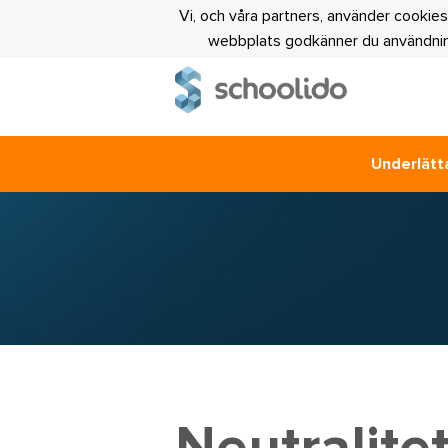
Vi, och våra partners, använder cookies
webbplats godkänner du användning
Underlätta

========

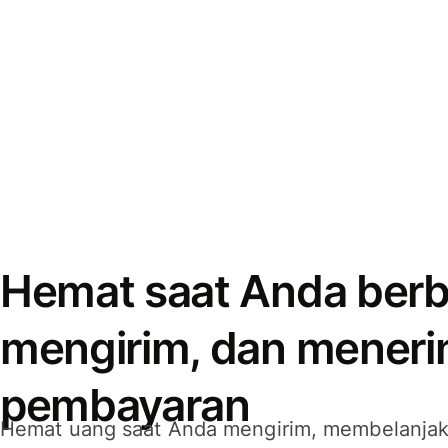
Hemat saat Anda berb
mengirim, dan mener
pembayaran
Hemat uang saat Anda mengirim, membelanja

========

▶ [Exercise details] Pull out all lines from the entries above in which the word "mengirim" appears.

▶ [Response for this exercise]
mengirim, dan mener
Hemat uang saat Anda mengirim, membelanja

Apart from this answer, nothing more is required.